What is 5G?

Video: What is 5G?
Video: What is 5G?

Wireless technology has made extraordinary advances in just four decades to the point where we are now on the verge of 5G – the fifth generation – of wireless communications. The Communications Research Centre (CRC), the Government of Canada's primary advanced telecommunications research facility, is focused on bringing 5G to Canada so that Canadians can benefit from advanced telecommunications systems, technologies and applications.

The first generation of wireless technology – 1G – in the early 1980s introduced us to wireless telephones (mobile communications). These phones were only for talking and had almost no capacity to transmit data. They existed alongside other wireless technologies but these technologies weren't able to connect or "talk" to each other.

2G – the second generation – launched in the early 1990s, saw better sound quality, better security and more capacity for our mobile phones. Services such as email and text messaging came on stream. Consumers started swapping their pagers for mobile phones because they could now send text messages directly to another person.

3G networks brought us higher-speed transmissions, multimedia access and global roaming. In other words, wireless phones could stay connected in more places and over greater distances.

4G has introduced new apps and services as connectivity to the Internet has become faster and cheaper. 4G has allowed us to send data, surf the Internet, watch, post and send videos, listen to live streamed music, access social media and many other applications on our smartphones.

5G will be a game changer in wireless telecommunications, ushering in a network for future generations with more devices, faster communication, and higher speeds.

"Imagine it's Canada Day," says Doris Camire, a director of research with the CRC. "Everybody is downtown for the festivities on Parliament Hill, and they want to use their cell phones to send pictures or videos, and FaceTime with friends and family. That requires a lot of data. Everyone is trying to connect at the same time, but you can't get a signal because there is not enough capacity in the network."

5G will address that through advances in three important areas: connectivity, latency and bandwidth.  

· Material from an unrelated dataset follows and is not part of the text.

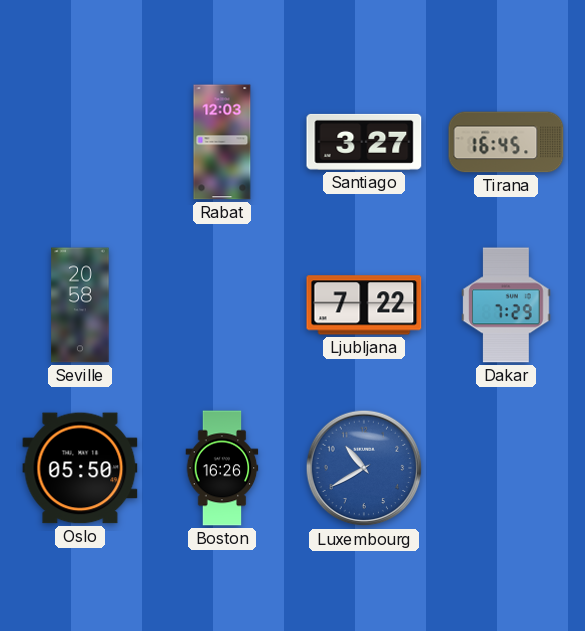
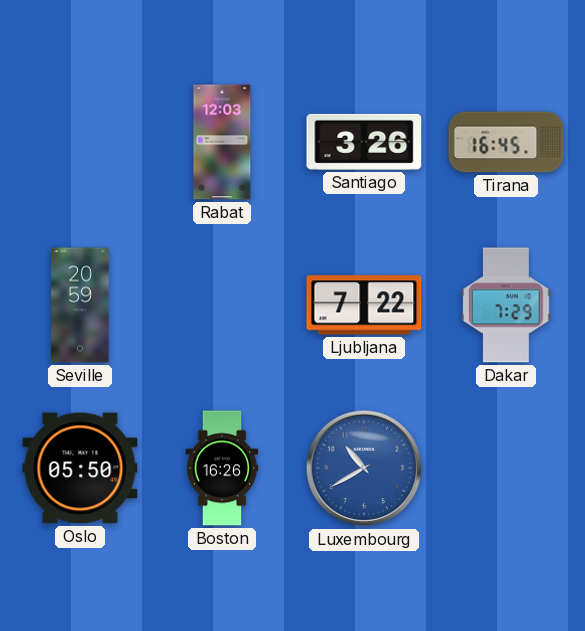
Santiago: 3:27 -> 3:26
Seville: 20:58 -> 20:59
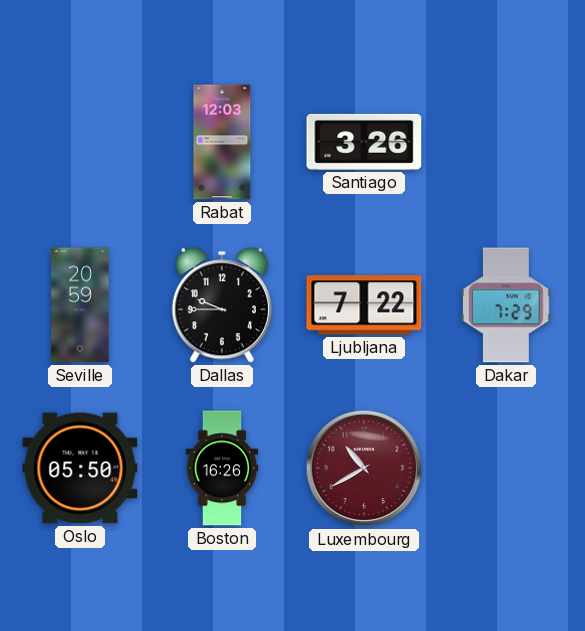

Connectivity refers to the number of devices that can communicate with each other. There are already more than five billion devices making us more connected than ever. But by 2020 that number is expected to reach 50 to 100 billion devices worldwide. Today's devices – smartphones, for example – are mainly used by people communicating with other people. With 5G, devices and machines will increasingly talk directly to each other. This is known as the Internet of Things, which refers to the connection of objects to the Internet and to each other.  A good existing example of this is the thermostat for your house or cottage connected to WiFi so that you can adjust the heat or the air conditioning even when you aren't physically there.  

Latency or response time refers to how long it takes for one device to send a package of information to another across the network – the time it takes between sending and receiving. With 4G, latency is about 50 milliseconds. To understand how fast that is, the average blink of an eye takes 0.1 to 0.4 seconds, or 100 to 400 milliseconds. 5G will reduce how long it takes to send information via wireless transmission to about one millisecond, or one thousandth of a second.

To understand why this is important, consider driverless cars. They will need this fast response time to make literally split-second decisions. For example, you could be cruising along the highway in your driverless car when just up ahead, an accident occurs. 5G sensors along the road would instantly transmit that information to your car, which would transmit to the car behind you, and so on, alerting each car to the danger ahead and potentially avoiding another accident or a multi-vehicle pileup.

More Bandwidth for 5G will allow very high downloading speeds for new applications such as 3D 360-degree-view video streaming. The classroom experience will be transformed, more realistic, immersive and interactive because headsets will be mobile, not plugged in to a computer. Learning a new language will take place by conversing with fellow students within virtual settings. History will be studied by virtually wandering the streets of an ancient civilisation.

5G will be an entirely new, flexible network that will interface with all existing and evolving generations of wireless technology to come. It will be faster, more flexible and will allow billions of new devices to be connected to each other. The CRC's Grand Challenges research projects, on understanding how spectrum is used, enabling smarter and more innovative means to access existing spectrum resources, and expanding our wireless capacity will help Canada be a world leader in 5G.